(Measuring device readout data)

BEGIN

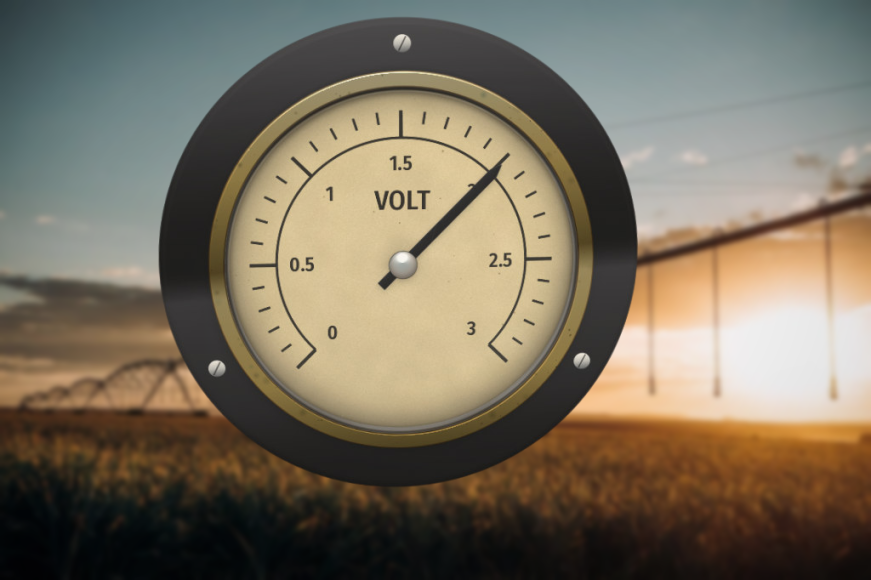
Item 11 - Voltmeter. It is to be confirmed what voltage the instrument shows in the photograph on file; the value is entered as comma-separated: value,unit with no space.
2,V
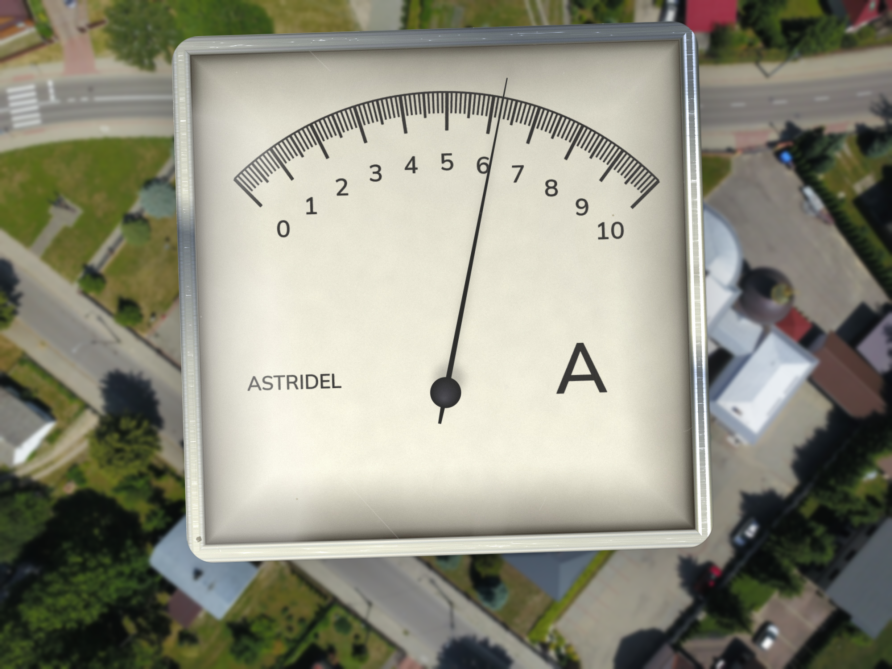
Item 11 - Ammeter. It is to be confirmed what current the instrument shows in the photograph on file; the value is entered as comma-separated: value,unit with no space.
6.2,A
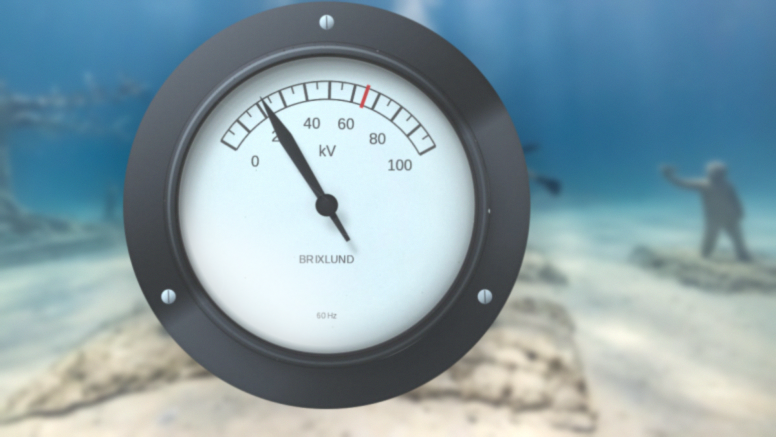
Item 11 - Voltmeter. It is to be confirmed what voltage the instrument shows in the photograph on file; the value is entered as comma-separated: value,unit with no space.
22.5,kV
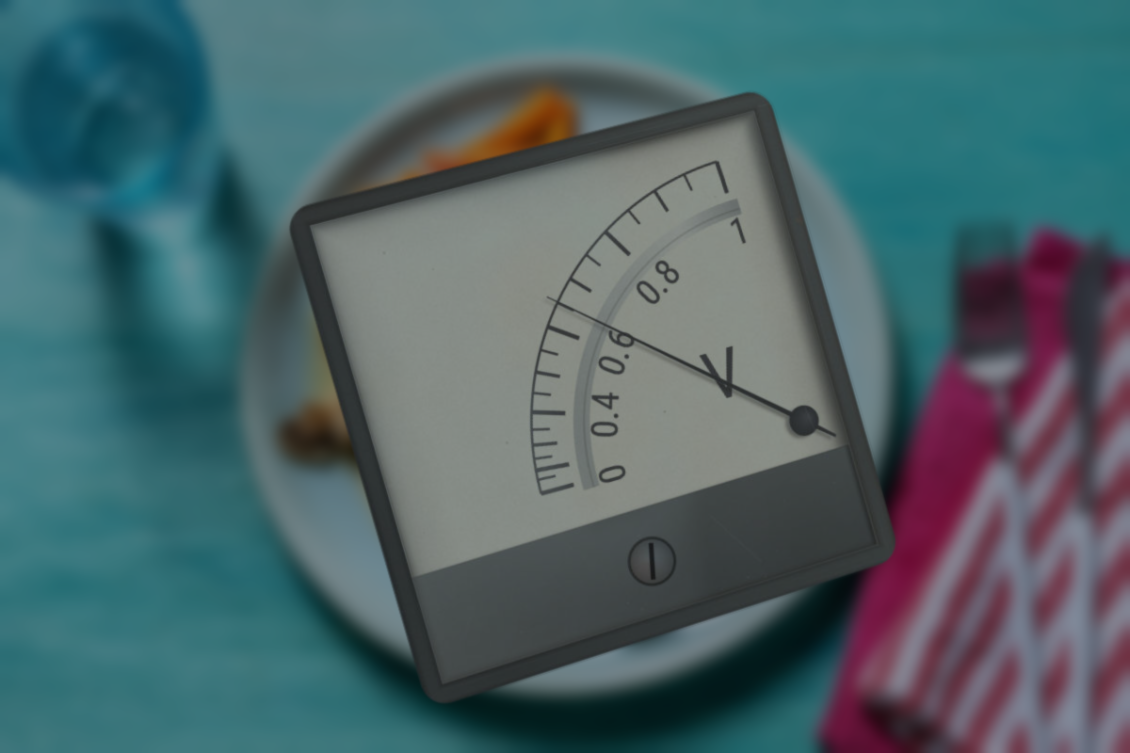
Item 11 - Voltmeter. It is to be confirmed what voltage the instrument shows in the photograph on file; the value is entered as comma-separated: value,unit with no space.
0.65,V
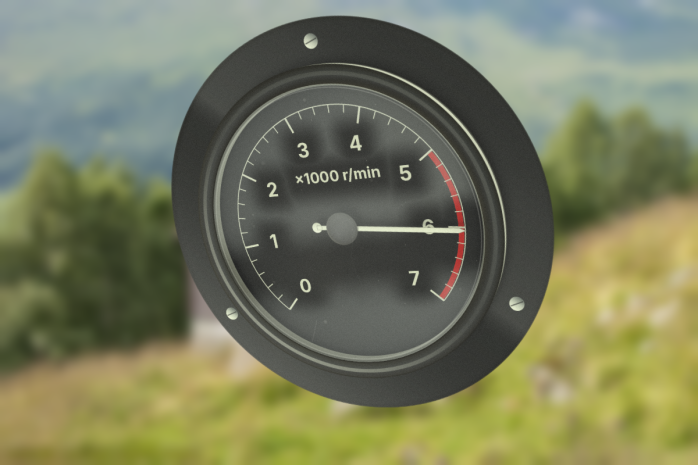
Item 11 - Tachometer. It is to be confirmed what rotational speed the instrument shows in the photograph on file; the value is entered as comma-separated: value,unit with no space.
6000,rpm
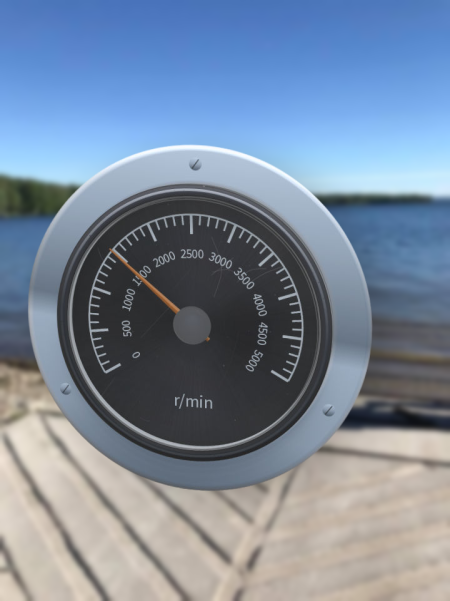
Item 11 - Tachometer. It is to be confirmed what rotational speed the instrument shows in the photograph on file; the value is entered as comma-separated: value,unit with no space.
1500,rpm
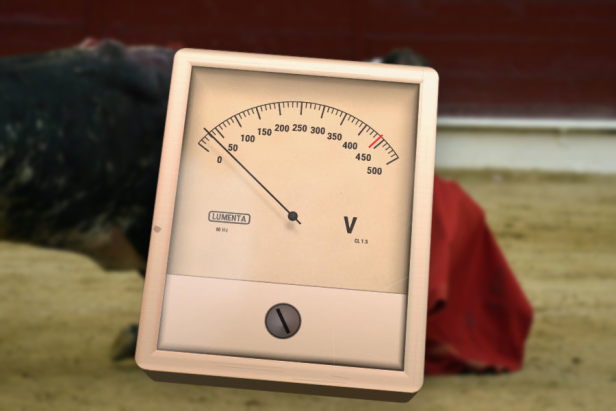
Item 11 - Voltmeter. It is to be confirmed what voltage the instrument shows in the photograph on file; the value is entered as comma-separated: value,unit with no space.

END

• WHAT THE TASK ASKS: Copy the entries exactly, starting with the line that contains "Item 11 - Ammeter." and continuing through the last line of the entries. Omit the pictures from your copy.

• OUTPUT FOR THIS TASK:
Item 11 - Ammeter. It is to be confirmed what current the instrument shows in the photograph on file; the value is entered as comma-separated: value,unit with no space.
6.2,A
Item 11 - Voltmeter. It is to be confirmed what voltage the instrument shows in the photograph on file; the value is entered as comma-separated: value,unit with no space.
22.5,kV
Item 11 - Voltmeter. It is to be confirmed what voltage the instrument shows in the photograph on file; the value is entered as comma-separated: value,unit with no space.
0.65,V
Item 11 - Tachometer. It is to be confirmed what rotational speed the instrument shows in the photograph on file; the value is entered as comma-separated: value,unit with no space.
6000,rpm
Item 11 - Tachometer. It is to be confirmed what rotational speed the instrument shows in the photograph on file; the value is entered as comma-separated: value,unit with no space.
1500,rpm
Item 11 - Voltmeter. It is to be confirmed what voltage the instrument shows in the photograph on file; the value is entered as comma-separated: value,unit with no space.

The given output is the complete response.